- **Assignment**:
Exactly reproduce the lines of the listing below from the one containing "mantiene archivos, escanea expedientes" through the one containing "2025-10-28 18:00". Skip the images.

- **Data shown**:
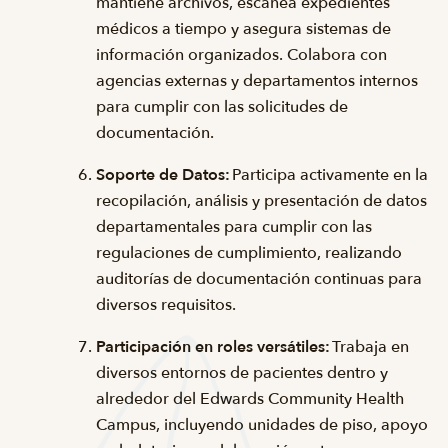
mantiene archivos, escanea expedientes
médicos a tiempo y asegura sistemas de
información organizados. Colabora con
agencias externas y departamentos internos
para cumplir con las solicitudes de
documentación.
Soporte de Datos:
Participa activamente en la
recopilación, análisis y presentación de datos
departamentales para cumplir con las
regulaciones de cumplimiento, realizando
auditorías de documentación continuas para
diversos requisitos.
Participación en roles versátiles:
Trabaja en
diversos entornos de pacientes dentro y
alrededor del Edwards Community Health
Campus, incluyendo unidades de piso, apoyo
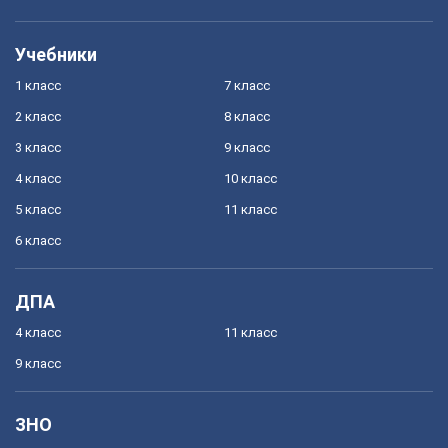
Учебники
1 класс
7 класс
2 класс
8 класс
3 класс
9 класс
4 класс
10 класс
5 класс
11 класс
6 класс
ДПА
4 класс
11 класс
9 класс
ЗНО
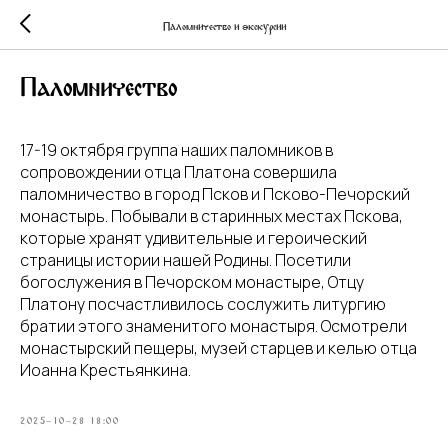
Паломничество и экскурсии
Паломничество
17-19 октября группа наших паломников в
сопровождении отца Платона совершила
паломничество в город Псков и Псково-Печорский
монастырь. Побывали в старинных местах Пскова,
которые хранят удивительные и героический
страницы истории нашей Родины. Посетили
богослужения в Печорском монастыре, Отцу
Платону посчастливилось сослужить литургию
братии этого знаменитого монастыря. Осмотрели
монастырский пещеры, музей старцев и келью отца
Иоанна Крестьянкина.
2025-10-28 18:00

---

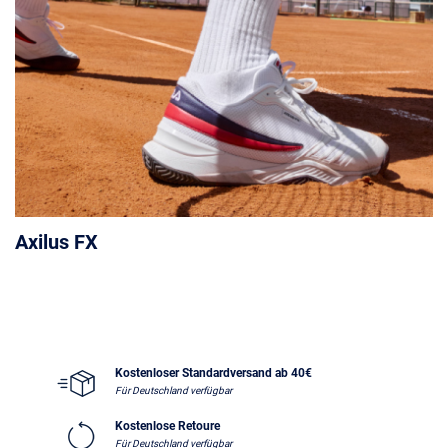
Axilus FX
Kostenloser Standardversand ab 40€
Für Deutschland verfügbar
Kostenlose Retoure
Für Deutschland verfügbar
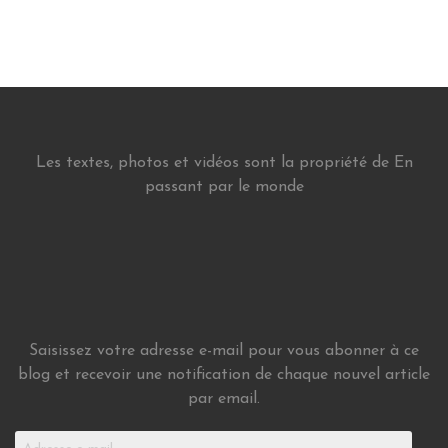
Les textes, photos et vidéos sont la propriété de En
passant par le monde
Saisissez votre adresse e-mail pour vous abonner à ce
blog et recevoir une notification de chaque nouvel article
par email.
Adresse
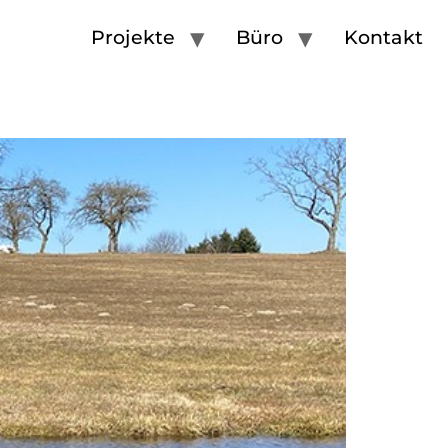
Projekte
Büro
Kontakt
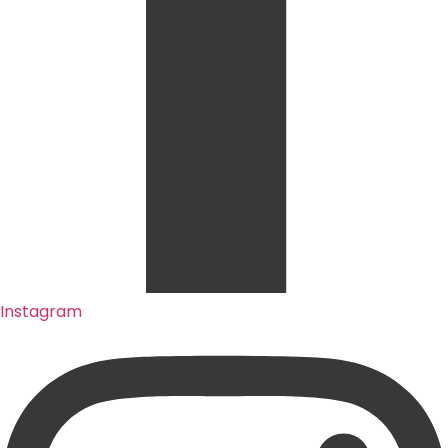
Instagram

--

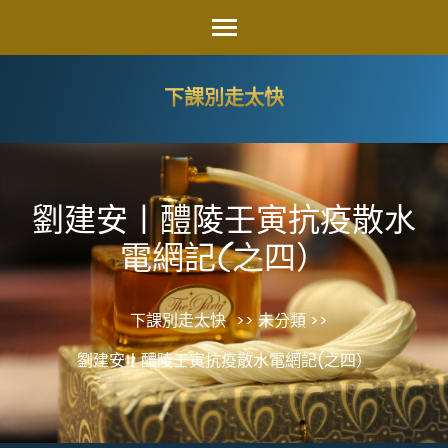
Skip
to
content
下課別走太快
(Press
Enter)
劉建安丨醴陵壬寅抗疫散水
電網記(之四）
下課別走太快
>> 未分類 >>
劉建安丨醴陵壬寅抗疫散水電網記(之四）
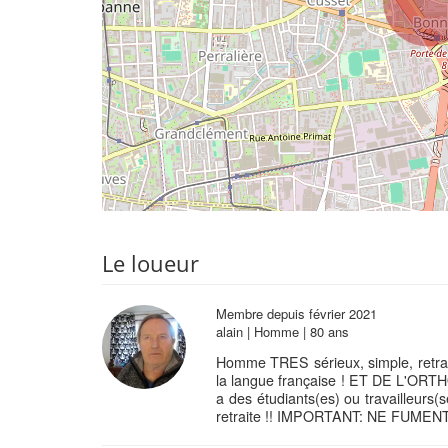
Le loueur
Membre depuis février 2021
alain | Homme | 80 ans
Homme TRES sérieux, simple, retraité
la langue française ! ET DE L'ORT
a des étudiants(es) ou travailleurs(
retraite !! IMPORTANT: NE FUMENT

- **Task response**:
mantiene archivos, escanea expedientes
médicos a tiempo y asegura sistemas de
información organizados. Colabora con
agencias externas y departamentos internos
para cumplir con las solicitudes de
documentación.
Soporte de Datos:
Participa activamente en la
recopilación, análisis y presentación de datos
departamentales para cumplir con las
regulaciones de cumplimiento, realizando
auditorías de documentación continuas para
diversos requisitos.
Participación en roles versátiles:
Trabaja en
diversos entornos de pacientes dentro y
alrededor del Edwards Community Health
Campus, incluyendo unidades de piso, apoyo
Учебники
1 класс
7 класс
2 класс
8 класс
3 класс
9 класс
4 класс
10 класс
5 класс
11 класс
6 класс
ДПА
4 класс
11 класс
9 класс
ЗНО
Паломничество и экскурсии
Паломничество
17-19 октября группа наших паломников в
сопровождении отца Платона совершила
паломничество в город Псков и Псково-Печорский
монастырь. Побывали в старинных местах Пскова,
которые хранят удивительные и героический
страницы истории нашей Родины. Посетили
богослужения в Печорском монастыре, Отцу
Платону посчастливилось сослужить литургию
братии этого знаменитого монастыря. Осмотрели
монастырский пещеры, музей старцев и келью отца
Иоанна Крестьянкина.
2025-10-28 18:00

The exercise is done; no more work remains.